The second key point in the Taskforce’s report, is around the need to provide local authorities with the necessary resources to scale up public chargepoints alongside securing local energy needs. This should involve Distributed Network Operators, who should collaborate with the transport planning departments from local authorities.
This is an issue that has been flagged before, include in data collected by Centrica last year that suggested local authorities are not installing chargepoints fast enough.
Next, the report highlights the importance of making sure that public chargers are being integrated into the energy system, and that they are easy to access. Long-distance trips will need 60,000 chargepoints by 2035 to be strategically placed along the road network for example, a tenfold increase of current numbers.

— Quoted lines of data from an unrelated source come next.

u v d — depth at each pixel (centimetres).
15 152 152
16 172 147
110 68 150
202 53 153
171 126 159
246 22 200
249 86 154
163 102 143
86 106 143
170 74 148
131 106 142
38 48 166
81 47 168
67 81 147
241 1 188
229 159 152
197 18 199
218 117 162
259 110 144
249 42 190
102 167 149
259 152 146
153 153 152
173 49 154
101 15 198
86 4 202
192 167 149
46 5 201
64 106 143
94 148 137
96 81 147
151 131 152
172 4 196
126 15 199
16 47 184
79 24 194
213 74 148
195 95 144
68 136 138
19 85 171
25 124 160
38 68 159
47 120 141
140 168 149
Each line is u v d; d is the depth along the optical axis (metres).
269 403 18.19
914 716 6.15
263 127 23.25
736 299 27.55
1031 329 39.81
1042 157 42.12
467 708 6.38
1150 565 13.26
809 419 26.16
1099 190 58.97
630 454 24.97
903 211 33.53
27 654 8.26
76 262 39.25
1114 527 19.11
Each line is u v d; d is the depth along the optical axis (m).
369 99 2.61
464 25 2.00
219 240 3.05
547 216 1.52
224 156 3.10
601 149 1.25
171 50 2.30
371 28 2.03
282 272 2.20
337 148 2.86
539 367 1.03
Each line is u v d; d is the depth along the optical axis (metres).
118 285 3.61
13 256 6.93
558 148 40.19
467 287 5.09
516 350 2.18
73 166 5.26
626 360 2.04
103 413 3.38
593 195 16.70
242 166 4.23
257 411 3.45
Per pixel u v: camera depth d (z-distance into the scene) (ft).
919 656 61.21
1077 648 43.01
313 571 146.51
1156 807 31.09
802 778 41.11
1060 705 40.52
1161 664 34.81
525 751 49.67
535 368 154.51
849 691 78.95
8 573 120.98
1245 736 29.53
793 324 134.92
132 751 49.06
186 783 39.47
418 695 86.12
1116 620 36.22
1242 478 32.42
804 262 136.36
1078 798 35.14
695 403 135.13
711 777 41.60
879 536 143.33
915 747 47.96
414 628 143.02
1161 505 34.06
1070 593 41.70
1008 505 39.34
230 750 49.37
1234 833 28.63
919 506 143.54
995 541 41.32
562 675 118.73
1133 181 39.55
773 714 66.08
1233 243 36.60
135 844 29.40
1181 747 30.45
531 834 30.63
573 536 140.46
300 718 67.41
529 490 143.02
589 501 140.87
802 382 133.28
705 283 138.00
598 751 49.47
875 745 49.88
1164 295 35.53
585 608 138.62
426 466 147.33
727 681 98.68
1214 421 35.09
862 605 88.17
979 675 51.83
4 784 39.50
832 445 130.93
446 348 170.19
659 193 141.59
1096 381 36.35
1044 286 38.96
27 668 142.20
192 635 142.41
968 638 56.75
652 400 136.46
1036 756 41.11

With the increased demand of electricity coming from the transport sector, which is expected to rise to 55TWh per year by 2035, smart charging is an essential part of the charging rollout in the UK. The reports fourth point highlights how this will be key to providing flexibility to the grid and reducing the cost of charging an EV, both at home or when using a slow-speed public chargers where it can reduce the price by 25%.
The last key point from the report is around the importance of correctly informing consumers, to allow them to switch to a new technology confidently, and ensure those without an access to private charging aren’t at a disadvantage.
More than half of public chargers will be needed to provide a solution to drivers without a private parking and local rapid-hub charging is seen as a “key part of this mix”.
More than 2.5 million battery electric cars will be needed to be sold each year by 2030 to ensure the UK is on target to decarbonise its transport system, which is a 13-fold increase from last years numbers.
“With greater certainty, we can build the confidence of those thinking of buying an electric vehicle, investing in a chargepoint or reinforcing the distribution network,” said New.